Due aggettivi per l'applauso finale di tutto il ''Provinciale'' alla squadra?
«Non ci sono più aggettivi per descrivere quanto la città di Trapani si stia legando alla squadra granata, un legame diventato sempre più morboso con il passare delle settimane e il crescere dei risultati positivi. Le imprese sportive di Mancosu e compagni resteranno a lungo nella storia di questa città che sta contraccambiando con grandissima generosità tanto da perdonare immediatamente la brutta prestazione offerta sabato. Il secondo tempo contro il Siena non è stato certo un momento esaltante eppure l’applauso finale di curva e gradinata è stato stupefacente, da brividi, a rinsaldare lo straordinario ed indissolubile legame che si è creato tra pubblico e squadra. E poi questi straordinari ragazzi l’applauso se lo sono meritati soprattutto per l’incredibile striscia positiva di 14 risultati utili consecutivi che hanno proiettato l’intera città ai primi posti della classifica».
Il Latina sta viaggiando a ritmi elevatissimi. Cosa deve temere il Trapani dalla prossima trasferta?
«Il Latina, così come il Trapani, è una delle più belle sorprese di questo combattutissimo campionato di serie B. Neopromossa come i granata sta vivendo un periodo felicissimo, con nove risultati utili consecutivi e tre vittorie di fila dopo il successo colto per 2-0 a Brescia, che hanno proiettato i pontini al terzo posto in classifica. Eppure il Latina non partiva certo con il favore del pronostico ma dopo un inizio stentato i nerazzurri di Breda sono cresciuti fino a diventare una delle più solide realtà della serie cadetta, una squadra molto ostica che all’andata al Provinciale riuscì a strappare un pareggio ai granata, grazie ad un magnifico gol di Jonathas che rispose al vantaggio iniziale di Mancosu.
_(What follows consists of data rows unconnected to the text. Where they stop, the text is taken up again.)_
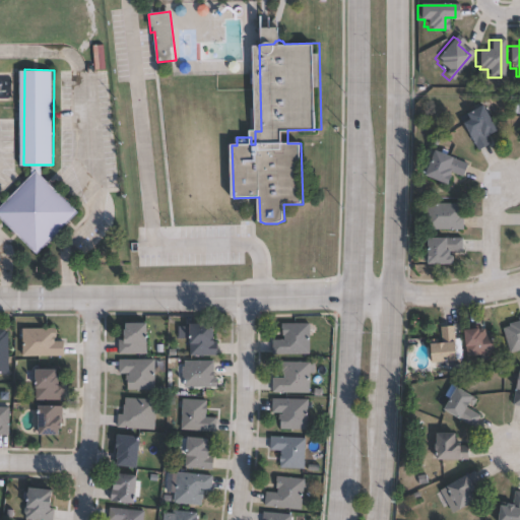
[(484,106),(488,111),(492,109),(496,114),(491,117),(499,132),(486,138),(491,145),(478,151),(460,117),(468,113),(469,115),(484,106)]
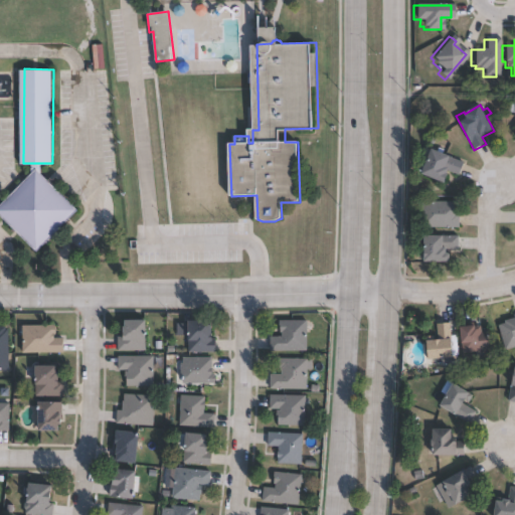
[(443,150),(442,154),(451,157),(451,158),(463,163),(459,176),(448,173),(444,184),(421,176),(422,173),(415,171),(418,163),(426,166),(432,150),(437,152),(438,149),(443,150)]
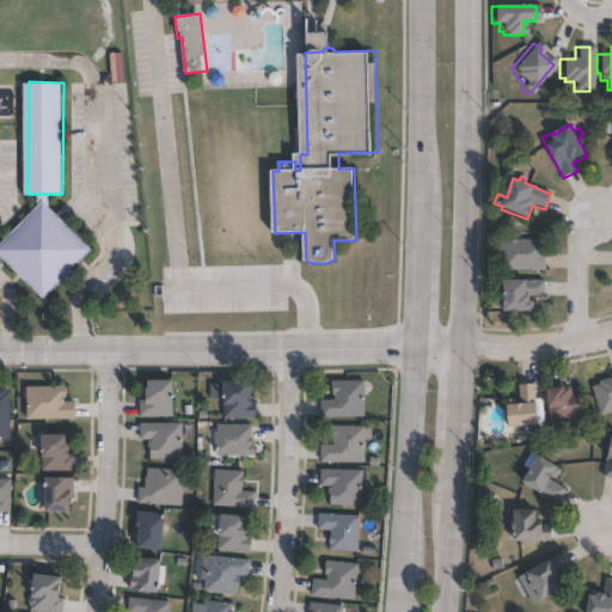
[(92,251),(43,300),(0,256),(0,244),(44,202),(92,251)]
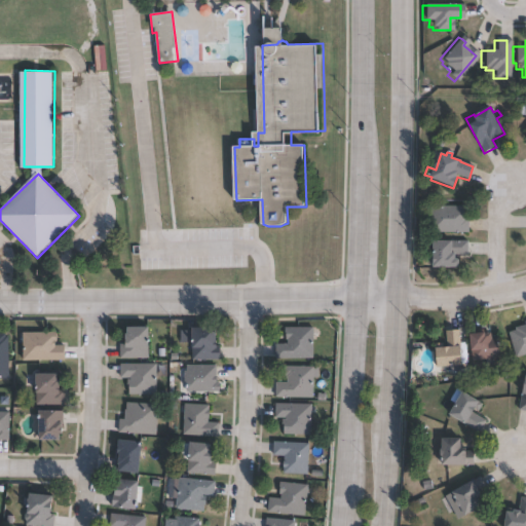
[(467,234),(430,234),(430,207),(468,207),(467,234)]
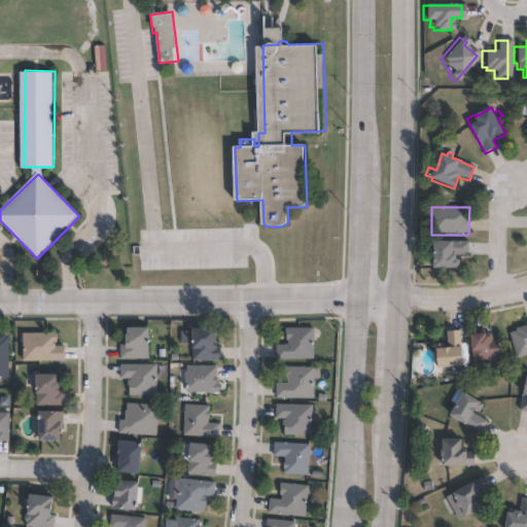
[(458,270),(435,270),(434,243),(453,243),(453,242),(468,242),(469,256),(457,256),(458,261),(461,262),(461,268),(458,270)]
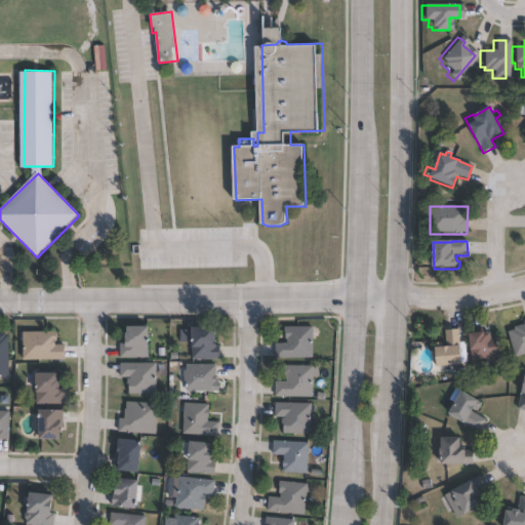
[(524,353),(514,356),(508,331),(515,329),(514,326),(524,324),(524,320),(524,319),(524,353)]
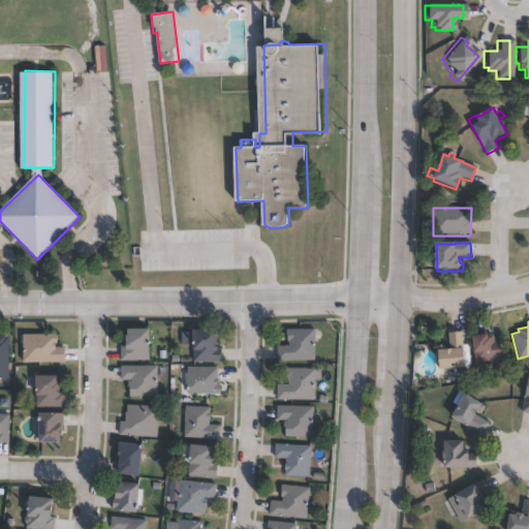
[(150,360),(121,360),(121,345),(127,345),(127,334),(129,334),(129,328),(150,328),(150,360)]
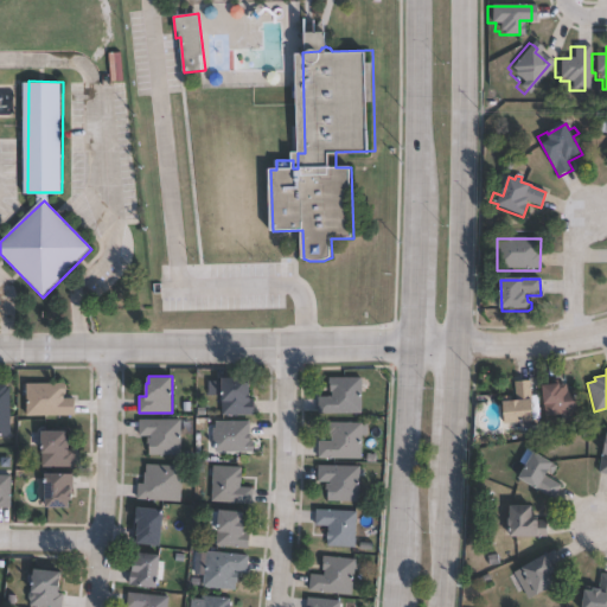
[(251,376),(251,398),(255,398),(255,414),(223,414),(223,395),(209,395),(209,381),(224,381),(224,377),(251,376)]
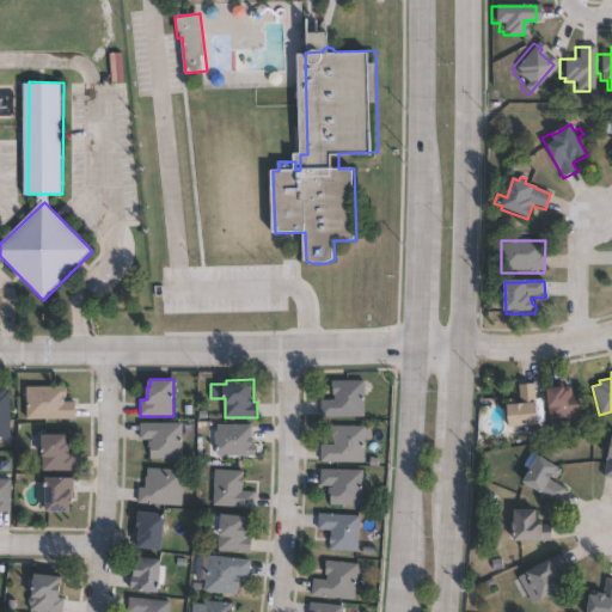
[(365,380),(365,417),(322,417),(322,399),(336,399),(336,395),(334,395),(334,391),(332,391),(332,380),(365,380)]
Mi aspetto senz’altro una bella partita, il Trapani andrà in campo con la solita carica, la solita mentalità e la consueta voglia di imporre il proprio gioco che soprattutto fuori casa è stata la costante di questo campionato. Sono certo che assisteremo ad una gara combattuta e spettacolare. E poi i granata sabato avranno un bel sassolino da togliersi ….era il 25 aprile di un paio d’anni fa quando l’undici di Boscaglia si recò a Latina ad un paio di giornate dalla fine pronto a festeggiare in caso di vittoria la promozione in Serie B. Tutti ricordiamo come andò a finire quella volta… Ma stavolta sarà tutta un’altra storia».